Devemos ser prudentes quando nos observamos e com a mesma consciência nos
apreciar quanto ao bem e quanto ao mal. Se me acreditasse bom e avisado, ainda que
mais ou menos, proclamá-lo-ia em altos brados. Colocarmo-nos abaixo do que
realmente somos, considero-o torpeza e não modéstia; diminuir-se é covardia e
pusilanimidade, segundo Aristóteles. Não há virtude que acompanhe a falsidade e a
verdade jamais será objeto de terror. Dizer mais do que somos, nem sempre é
presunção: é por vezes ingenuidade; comprazer-nos em ultrapassar a medida é cair no
indiscreto amor a nós mesmos, o que a meu ver constitui o fundamento desse vício. O
único remédio consiste em fazer exatamente o contrário do que nos ordenam os que nos
proíbem falar de nós mesmos e portanto pensar em nós mesmos. O orgulho está no
pensamento, bem pequena é a participação da língua.
Preocupar-se consigo parece aos outros admirar-se. Consideram que observar e
sondar a alma é amá-la exageradamente. Mas este excesso só se verifica naqueles que se
analisam superficialmente, nos que se estudam após seus negócios, nos que denominam
delírio e ociosidade a expressão das sensações próprias, nos que acham que trabalhar em
prol do desenvolvimento cultural é construir castelos na Espanha, nos que são
estrangeiros e indiferentes a si próprios. Quem se embriaga com sua ciência ao olhar
para baixo, erga os olhos para cima e contemple os séculos passados. Baixará o tom
vendo milhares de espíritos aos pés dos quais não poderia elevar-se. Se se sente
envaidecido com a própria valentia, pense no que realizaram Cipião, Epaminondas e
tantos exércitos e povos! De nenhuma circunstância particular se orgulhará quem tenha
sempre na memória a debilidade, a imperfeição e a miséria inerentes à natureza humana.

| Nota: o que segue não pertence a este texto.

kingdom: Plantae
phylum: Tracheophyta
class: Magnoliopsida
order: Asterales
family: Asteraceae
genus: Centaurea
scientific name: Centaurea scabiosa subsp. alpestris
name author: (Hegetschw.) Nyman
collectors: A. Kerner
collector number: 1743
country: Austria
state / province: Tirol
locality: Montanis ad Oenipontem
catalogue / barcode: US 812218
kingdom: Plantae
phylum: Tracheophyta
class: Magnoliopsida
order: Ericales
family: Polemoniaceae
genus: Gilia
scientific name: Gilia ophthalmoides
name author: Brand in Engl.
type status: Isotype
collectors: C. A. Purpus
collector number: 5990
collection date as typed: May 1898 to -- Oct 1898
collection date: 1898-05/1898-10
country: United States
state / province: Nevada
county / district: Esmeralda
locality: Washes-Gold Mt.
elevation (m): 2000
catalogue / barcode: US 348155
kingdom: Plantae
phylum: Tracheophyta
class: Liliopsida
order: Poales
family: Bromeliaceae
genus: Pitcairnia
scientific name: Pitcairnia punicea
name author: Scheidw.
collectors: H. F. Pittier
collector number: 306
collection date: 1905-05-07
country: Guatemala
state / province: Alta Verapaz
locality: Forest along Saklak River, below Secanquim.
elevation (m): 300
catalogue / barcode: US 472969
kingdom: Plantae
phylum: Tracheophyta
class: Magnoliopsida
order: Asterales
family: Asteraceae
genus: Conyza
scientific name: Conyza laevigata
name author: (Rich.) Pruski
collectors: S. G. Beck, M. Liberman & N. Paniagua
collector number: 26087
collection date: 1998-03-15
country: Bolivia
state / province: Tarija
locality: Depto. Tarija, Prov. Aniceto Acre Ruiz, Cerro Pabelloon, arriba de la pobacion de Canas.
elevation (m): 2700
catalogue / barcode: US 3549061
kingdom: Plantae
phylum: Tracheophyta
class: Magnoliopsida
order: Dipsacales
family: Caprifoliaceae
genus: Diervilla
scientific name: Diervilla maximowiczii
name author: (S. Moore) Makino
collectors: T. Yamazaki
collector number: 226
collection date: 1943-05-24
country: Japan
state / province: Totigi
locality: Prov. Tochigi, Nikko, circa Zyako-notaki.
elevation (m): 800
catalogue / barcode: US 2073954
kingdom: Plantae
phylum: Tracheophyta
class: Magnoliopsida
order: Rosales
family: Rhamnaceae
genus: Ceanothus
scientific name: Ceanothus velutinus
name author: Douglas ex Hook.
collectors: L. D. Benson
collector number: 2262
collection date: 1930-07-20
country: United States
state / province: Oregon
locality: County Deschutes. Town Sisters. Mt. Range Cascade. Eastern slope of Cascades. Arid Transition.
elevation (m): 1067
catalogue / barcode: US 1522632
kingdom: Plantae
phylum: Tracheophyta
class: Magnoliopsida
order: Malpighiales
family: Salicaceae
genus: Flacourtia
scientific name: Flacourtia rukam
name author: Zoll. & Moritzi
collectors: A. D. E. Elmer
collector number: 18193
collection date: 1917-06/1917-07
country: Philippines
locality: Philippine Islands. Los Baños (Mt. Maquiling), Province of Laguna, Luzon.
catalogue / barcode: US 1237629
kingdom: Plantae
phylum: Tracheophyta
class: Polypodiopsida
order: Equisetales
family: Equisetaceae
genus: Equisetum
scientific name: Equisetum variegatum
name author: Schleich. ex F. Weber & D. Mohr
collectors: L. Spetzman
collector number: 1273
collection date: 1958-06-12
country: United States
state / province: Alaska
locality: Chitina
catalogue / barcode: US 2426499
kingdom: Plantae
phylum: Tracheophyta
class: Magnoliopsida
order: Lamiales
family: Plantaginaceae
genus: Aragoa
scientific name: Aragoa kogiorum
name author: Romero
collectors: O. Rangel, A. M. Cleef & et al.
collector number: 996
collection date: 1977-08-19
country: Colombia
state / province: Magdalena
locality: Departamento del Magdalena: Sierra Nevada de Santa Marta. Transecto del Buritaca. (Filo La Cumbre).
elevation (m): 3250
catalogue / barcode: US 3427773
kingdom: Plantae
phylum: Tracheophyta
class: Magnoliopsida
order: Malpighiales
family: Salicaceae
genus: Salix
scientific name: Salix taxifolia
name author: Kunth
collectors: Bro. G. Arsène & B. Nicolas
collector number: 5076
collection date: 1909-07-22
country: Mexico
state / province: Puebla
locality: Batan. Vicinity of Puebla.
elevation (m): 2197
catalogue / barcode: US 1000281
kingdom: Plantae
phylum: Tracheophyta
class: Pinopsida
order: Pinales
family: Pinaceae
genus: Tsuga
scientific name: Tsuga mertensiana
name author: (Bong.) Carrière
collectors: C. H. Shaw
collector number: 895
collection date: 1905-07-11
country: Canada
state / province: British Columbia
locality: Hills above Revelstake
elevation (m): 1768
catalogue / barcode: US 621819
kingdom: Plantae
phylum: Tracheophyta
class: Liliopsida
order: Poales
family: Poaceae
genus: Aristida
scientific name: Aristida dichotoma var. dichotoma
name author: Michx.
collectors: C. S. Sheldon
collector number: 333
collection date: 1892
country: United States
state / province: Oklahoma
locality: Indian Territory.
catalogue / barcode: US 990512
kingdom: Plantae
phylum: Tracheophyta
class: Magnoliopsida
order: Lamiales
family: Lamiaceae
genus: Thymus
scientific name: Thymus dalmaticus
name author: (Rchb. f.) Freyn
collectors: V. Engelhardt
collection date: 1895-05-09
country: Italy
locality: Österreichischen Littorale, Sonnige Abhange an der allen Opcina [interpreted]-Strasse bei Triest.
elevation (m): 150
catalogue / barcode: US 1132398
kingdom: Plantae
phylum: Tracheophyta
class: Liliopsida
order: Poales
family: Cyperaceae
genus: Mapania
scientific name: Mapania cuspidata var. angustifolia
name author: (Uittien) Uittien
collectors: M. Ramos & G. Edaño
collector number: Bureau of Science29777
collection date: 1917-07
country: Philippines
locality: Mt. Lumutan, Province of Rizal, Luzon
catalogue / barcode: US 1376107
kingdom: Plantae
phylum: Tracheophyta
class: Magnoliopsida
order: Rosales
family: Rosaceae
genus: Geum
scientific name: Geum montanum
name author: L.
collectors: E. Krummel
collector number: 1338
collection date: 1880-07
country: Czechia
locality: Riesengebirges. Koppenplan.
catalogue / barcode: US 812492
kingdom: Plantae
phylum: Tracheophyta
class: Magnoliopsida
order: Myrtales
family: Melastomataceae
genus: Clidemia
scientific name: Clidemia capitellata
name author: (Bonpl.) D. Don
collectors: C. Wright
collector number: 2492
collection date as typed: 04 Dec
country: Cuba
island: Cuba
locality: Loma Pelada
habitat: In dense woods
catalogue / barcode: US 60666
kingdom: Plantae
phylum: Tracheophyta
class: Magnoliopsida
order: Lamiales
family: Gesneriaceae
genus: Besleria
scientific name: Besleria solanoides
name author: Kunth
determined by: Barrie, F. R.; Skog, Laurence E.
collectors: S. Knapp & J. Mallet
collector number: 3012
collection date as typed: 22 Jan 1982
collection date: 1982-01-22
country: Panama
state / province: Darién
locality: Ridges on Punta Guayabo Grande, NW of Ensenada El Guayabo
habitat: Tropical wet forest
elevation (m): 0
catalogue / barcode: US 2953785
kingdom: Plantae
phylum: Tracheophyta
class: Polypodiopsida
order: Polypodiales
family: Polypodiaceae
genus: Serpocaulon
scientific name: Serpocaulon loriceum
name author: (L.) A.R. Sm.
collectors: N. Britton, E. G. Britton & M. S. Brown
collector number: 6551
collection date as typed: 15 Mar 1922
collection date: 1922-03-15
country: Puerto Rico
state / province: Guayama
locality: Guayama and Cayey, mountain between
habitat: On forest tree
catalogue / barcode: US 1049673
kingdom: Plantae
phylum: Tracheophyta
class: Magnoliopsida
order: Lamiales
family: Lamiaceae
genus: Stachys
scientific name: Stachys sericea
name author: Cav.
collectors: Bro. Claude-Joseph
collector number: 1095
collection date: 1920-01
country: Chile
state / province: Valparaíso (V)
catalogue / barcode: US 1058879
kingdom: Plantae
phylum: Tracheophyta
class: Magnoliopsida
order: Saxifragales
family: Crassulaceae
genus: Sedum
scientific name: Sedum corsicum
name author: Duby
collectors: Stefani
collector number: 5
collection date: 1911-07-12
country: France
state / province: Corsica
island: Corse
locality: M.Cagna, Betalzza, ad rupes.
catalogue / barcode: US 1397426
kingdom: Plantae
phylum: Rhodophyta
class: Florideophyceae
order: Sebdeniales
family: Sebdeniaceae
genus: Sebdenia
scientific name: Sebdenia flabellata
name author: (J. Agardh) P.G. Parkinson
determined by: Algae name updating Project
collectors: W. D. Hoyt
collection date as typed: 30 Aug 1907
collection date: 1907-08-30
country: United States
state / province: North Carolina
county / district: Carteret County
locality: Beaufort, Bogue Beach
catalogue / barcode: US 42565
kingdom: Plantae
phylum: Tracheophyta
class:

Somente Sócrates pôs em prática o preceito que recebera de Apolo: conhece-te a ti
mesmo. O que o levou ao desprezo por si próprio e também a ser julgado pela

7
posteridade digno do epíteto de sábio. Quem assim se conhecer, ouse tornar-se
conhecido dos outros.

MONTAIGNE, Michel de. Do exercício In: ______. Ensaios. São Paulo: Abril Cultural, 1972.